Окно осветилось молнией, в отдалении раздался приглушенный хлопок. Павел порадовался, что вовремя выключил Пулю – в грозу электроника барахлила.

– Глухота после травмы никогда не бывает полной, – повторяли врачи и обещали, что слух вскоре восстановится. Но если верить старой поговорке: обещанного ждут три года. Для Павла тишина длилась уже десять лет.

Едва подумалось, не сделать ли перерыв на кофе, замигала и погасла лампочка, и кабинет на мгновение провалился во тьму. Потянуло сквозняком, словно кто-то настежь распахнул окно. Потом в нос ударила вонь перегноя и гари – запах, характерный скорее для ноября, чем для середины мая. А когда свет загорелся снова – в комнате что-то изменилось.

Что именно – Павел понял не сразу. Все так же ровно, будто солдаты на построении, замерли в подстаканнике карандаши. Все той же аккуратной стопкой лежали книги по гаданию. И Артем размеренно тыкал в кнопки клавиатуры, согнувшись в три погибели. Павел потянулся к регулятору громкости.

«Ты видел, а? – хотел сказать он. – Когда только починят эту чертову проводку!»

Но так и не включил Пулю, потому что заметил: Артем печатал на неработающем компьютере.

Безжизненный квадрат экрана темнел, как и окно, по которому нескончаемым потоком лилась вода. Индикаторы системника не мигали. Но пальцы Артема по-прежнему бегали по клавиатуре, и если бы Павел передвинул рычажки аппарата, то вместо гула работающего компьютера услышал бы только сухое пощелкивание клавиш.

Шею снова обдало сквозняком. Павел хотел поправить воротник, но вместо этого зачем-то взял карандаш и вытянул из стопки «склеротничок».

Лицо Артема, повернутое вполоборота, приобрело желтушный оттенок. По впалой щеке побежали черные нити капилляров, на лбу вздулась и лопнула вена, но вместо крови на кожу выплеснулась черная муть. Его губы шевельнулись, и Павел ткнул острием грифеля в бумажку, проводя первую черту.

В мигающем оранжевом свете рот Артема казался черным провалом. До Павла донесся удушливый запах разложения, и он понял: Артем мертв. А может, кто-то лишь прикидывался Артемом, надев его кожу, как деловой костюм.
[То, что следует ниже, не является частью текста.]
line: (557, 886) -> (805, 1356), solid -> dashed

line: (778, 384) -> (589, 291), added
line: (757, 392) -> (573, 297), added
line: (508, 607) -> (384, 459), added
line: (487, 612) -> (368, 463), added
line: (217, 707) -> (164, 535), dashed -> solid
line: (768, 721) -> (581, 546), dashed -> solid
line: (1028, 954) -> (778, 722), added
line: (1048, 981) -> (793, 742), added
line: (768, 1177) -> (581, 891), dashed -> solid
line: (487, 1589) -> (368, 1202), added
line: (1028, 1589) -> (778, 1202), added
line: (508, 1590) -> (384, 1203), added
И теперь этот кто-то двигал чужими пальцами, шептал чужими губами:

– …ер… в… ы…

Настало оцепенение, когда нельзя ни встать, ни отвести взгляд, а лишь механически выводить на бумаге каракули, повторяя за мертвецом: «Черв…»

Ощутимый тычок в плечо заставил Павла вздрогнуть. Он выронил карандаш, моргнул раз, другой. Предметы обрели четкость, и прямо перед глазами всплыло встревоженное лицо Нины.

– В порядке? – шевельнулись ее губы.

За соседним столом привстал Артем. Его брови озадаченно хмурились, наушники болтались на шее. Ни лопнувших вен, ни копошащихся червей под кожей. С экрана компьютера лился мягкий свет, и Павел различил развернутое окно пасьянса. Все карты показывали узорчатые спинки, кроме двух: туз пик в сочетании с семеркой.

– Все… хорошо, – сердито ответил Павел и включил Пулю. Голова тотчас наполнилась щелканьем и потрескиванием статических помех.

– Ну, слава Богу! – вздохнула Нина. – Я подумала, в обморок грохнешься.

– Давление упало. Кофе бы, Нинель… У тебя есть?

– Как раз собрались. Только сели – ни Пашки, ни Артема. Ну, думаем, совсем заработались мальчики! Прихожу, а ты бледный, как будто мертвеца увидал, – Нина сглотнула, покачала головой: – Это все бабка, да? Напугала нас, вот ты и…

– Ерунда! – перебил Артем. – Вспомни, как за Пашкой два года назад сатанисты охотились. Вся Таруса на ушах стояла! А тут – бабка.

Они засмеялись. Павел вежливо улыбнулся и украдкой взял со стола листок, исписанный небрежным подростковым почерком. С обеих сторон читалось: «черви», «червон», «не ходи».